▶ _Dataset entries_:
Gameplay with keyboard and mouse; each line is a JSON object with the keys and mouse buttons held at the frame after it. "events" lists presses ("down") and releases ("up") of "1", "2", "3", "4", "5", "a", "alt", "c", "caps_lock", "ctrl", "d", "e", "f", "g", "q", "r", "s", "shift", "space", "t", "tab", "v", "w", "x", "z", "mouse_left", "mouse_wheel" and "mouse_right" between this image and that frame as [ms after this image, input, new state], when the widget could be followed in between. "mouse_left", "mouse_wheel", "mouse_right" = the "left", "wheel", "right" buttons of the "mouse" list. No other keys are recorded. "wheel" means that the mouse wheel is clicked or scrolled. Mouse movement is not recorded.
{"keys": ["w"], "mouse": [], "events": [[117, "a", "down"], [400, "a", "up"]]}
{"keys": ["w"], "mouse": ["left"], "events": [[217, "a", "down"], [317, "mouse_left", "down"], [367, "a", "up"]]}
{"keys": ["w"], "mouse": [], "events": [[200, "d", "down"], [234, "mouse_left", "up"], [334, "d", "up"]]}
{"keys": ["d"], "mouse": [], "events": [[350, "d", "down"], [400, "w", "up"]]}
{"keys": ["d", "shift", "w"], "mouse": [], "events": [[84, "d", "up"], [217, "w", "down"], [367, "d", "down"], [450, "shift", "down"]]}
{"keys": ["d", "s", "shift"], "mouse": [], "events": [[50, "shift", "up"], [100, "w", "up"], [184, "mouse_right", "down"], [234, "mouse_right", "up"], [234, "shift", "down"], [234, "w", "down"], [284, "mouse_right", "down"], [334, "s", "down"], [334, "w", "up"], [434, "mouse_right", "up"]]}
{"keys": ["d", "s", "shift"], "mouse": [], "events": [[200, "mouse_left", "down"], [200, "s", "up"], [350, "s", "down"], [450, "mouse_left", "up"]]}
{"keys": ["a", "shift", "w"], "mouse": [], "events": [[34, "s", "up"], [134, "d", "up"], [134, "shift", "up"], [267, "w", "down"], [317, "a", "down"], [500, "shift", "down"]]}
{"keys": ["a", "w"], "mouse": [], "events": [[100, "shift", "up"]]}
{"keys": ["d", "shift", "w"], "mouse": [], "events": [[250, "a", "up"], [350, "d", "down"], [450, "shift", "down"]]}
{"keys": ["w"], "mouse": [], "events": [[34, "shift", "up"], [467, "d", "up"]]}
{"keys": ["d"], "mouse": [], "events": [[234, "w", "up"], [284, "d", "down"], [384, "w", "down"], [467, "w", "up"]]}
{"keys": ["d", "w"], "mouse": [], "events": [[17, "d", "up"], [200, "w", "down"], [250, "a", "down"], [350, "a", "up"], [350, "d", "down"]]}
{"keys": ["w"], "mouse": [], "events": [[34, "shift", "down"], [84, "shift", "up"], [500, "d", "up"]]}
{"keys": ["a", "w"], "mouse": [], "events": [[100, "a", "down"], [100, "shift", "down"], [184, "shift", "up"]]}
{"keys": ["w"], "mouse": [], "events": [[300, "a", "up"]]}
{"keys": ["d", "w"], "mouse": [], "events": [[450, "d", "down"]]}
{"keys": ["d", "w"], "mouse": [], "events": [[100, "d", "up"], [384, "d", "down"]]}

▶ _What is needed_:
The entries need to be set down again in full, with no word changed.

▶ _Result of this task_:
Gameplay with keyboard and mouse; each line is a JSON object with the keys and mouse buttons held at the frame after it. "events" lists presses ("down") and releases ("up") of "1", "2", "3", "4", "5", "a", "alt", "c", "caps_lock", "ctrl", "d", "e", "f", "g", "q", "r", "s", "shift", "space", "t", "tab", "v", "w", "x", "z", "mouse_left", "mouse_wheel" and "mouse_right" between this image and that frame as [ms after this image, input, new state], when the widget could be followed in between. "mouse_left", "mouse_wheel", "mouse_right" = the "left", "wheel", "right" buttons of the "mouse" list. No other keys are recorded. "wheel" means that the mouse wheel is clicked or scrolled. Mouse movement is not recorded.
{"keys": ["w"], "mouse": [], "events": [[117, "a", "down"], [400, "a", "up"]]}
{"keys": ["w"], "mouse": ["left"], "events": [[217, "a", "down"], [317, "mouse_left", "down"], [367, "a", "up"]]}
{"keys": ["w"], "mouse": [], "events": [[200, "d", "down"], [234, "mouse_left", "up"], [334, "d", "up"]]}
{"keys": ["d"], "mouse": [], "events": [[350, "d", "down"], [400, "w", "up"]]}
{"keys": ["d", "shift", "w"], "mouse": [], "events": [[84, "d", "up"], [217, "w", "down"], [367, "d", "down"], [450, "shift", "down"]]}
{"keys": ["d", "s", "shift"], "mouse": [], "events": [[50, "shift", "up"], [100, "w", "up"], [184, "mouse_right", "down"], [234, "mouse_right", "up"], [234, "shift", "down"], [234, "w", "down"], [284, "mouse_right", "down"], [334, "s", "down"], [334, "w", "up"], [434, "mouse_right", "up"]]}
{"keys": ["d", "s", "shift"], "mouse": [], "events": [[200, "mouse_left", "down"], [200, "s", "up"], [350, "s", "down"], [450, "mouse_left", "up"]]}
{"keys": ["a", "shift", "w"], "mouse": [], "events": [[34, "s", "up"], [134, "d", "up"], [134, "shift", "up"], [267, "w", "down"], [317, "a", "down"], [500, "shift", "down"]]}
{"keys": ["a", "w"], "mouse": [], "events": [[100, "shift", "up"]]}
{"keys": ["d", "shift", "w"], "mouse": [], "events": [[250, "a", "up"], [350, "d", "down"], [450, "shift", "down"]]}
{"keys": ["w"], "mouse": [], "events": [[34, "shift", "up"], [467, "d", "up"]]}
{"keys": ["d"], "mouse": [], "events": [[234, "w", "up"], [284, "d", "down"], [384, "w", "down"], [467, "w", "up"]]}
{"keys": ["d", "w"], "mouse": [], "events": [[17, "d", "up"], [200, "w", "down"], [250, "a", "down"], [350, "a", "up"], [350, "d", "down"]]}
{"keys": ["w"], "mouse": [], "events": [[34, "shift", "down"], [84, "shift", "up"], [500, "d", "up"]]}
{"keys": ["a", "w"], "mouse": [], "events": [[100, "a", "down"], [100, "shift", "down"], [184, "shift", "up"]]}
{"keys": ["w"], "mouse": [], "events": [[300, "a", "up"]]}
{"keys": ["d", "w"], "mouse": [], "events": [[450, "d", "down"]]}
{"keys": ["d", "w"], "mouse": [], "events": [[100, "d", "up"], [384, "d", "down"]]}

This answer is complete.